任务要求 A ▸
请从数据行的第一行开始，到含有“Larkin Community Hospital”的那一行结束，首尾两行都包括在内，把这些数据行一字不改地重新录入一遍。

摘录 ▸
最近在玩树莓派，所以趁有空复习下Python，碰巧一个朋友让我帮他打印下某教育平台的考题（已报名有账号密码的），记得上次让我帮忙打印前，花了一些钱让图文店手打整理才开始打印，现在想起真是千万只草尼玛在心中蹦踏，当时的自己蠢得可以..这次，花了大半天写了这个脚本，一来是帮朋友，二来也是在给自己找个机会练手。

^_^亲测可行！代码中使用的Cookie已去除，只记录过程

在敲代码前需要用到一个软件Fiddler，负责抓包工作，或者安装Chrome浏览器扩展程序：https://github.com/welefen/Fiddler，但这个Github项目已经停了，扩展程序可以在这个网站下载：http://www.cnplugins.com/devtool/fiddler/
首先，我们打开网站登录页面（这里我用的是Fiddler拓展程序），输入账号和密码，进入我的题库，在Fiddler中可以看到网站请求数据：

有很多模拟登录是从登录页面开始，账号密码再到获取加载Cookie，而我这个算是一次性脚本程序就简简单单忽略了，直接在请求头中传入Cookie，模拟做题操作（已加入模拟l登录操作，见完整代码）。
在上面的网页中可以看到09235《设计原理》这门课程下有五套题目，我们右键点击“显示网页源代码”可以看到以下信息：

<div class="database-title clearfix">
    <span>这里边包裹着课程名称</span>
</div>
......
<ul class="lesson-chap-ul">
    <li class="clearfix">
        <div class="lesson-errchap-tit">题目名称</div>
        ......
        <span class="progressNum">2/题目总数</span>
    </li>
    ......
    <li class="clearfix">
        <div class="lesson-errchap-tit">试题名称</div>
        ......

数据行 ▸

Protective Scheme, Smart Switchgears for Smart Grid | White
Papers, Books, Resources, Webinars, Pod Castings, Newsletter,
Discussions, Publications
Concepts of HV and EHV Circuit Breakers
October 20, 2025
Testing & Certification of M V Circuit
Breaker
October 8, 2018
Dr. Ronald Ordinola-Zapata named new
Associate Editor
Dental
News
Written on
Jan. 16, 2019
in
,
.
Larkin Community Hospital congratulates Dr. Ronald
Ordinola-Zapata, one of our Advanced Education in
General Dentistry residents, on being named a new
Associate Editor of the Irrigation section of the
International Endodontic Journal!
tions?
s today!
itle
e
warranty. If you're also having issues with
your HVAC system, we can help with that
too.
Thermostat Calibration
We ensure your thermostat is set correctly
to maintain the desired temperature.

任务要求 B ▸
根据摘录，09235《设计原理》这门课程下有几套题目？

作答区 A ▸
Protective Scheme, Smart Switchgears for Smart Grid | White
Papers, Books, Resources, Webinars, Pod Castings, Newsletter,
Discussions, Publications
Concepts of HV and EHV Circuit Breakers
October 20, 2025
Testing & Certification of M V Circuit
Breaker
October 8, 2018
Dr. Ronald Ordinola-Zapata named new
Associate Editor
Dental
News
Written on
Jan. 16, 2019
in
,
.
Larkin Community Hospital congratulates Dr. Ronald

作答区 B ▸
五套。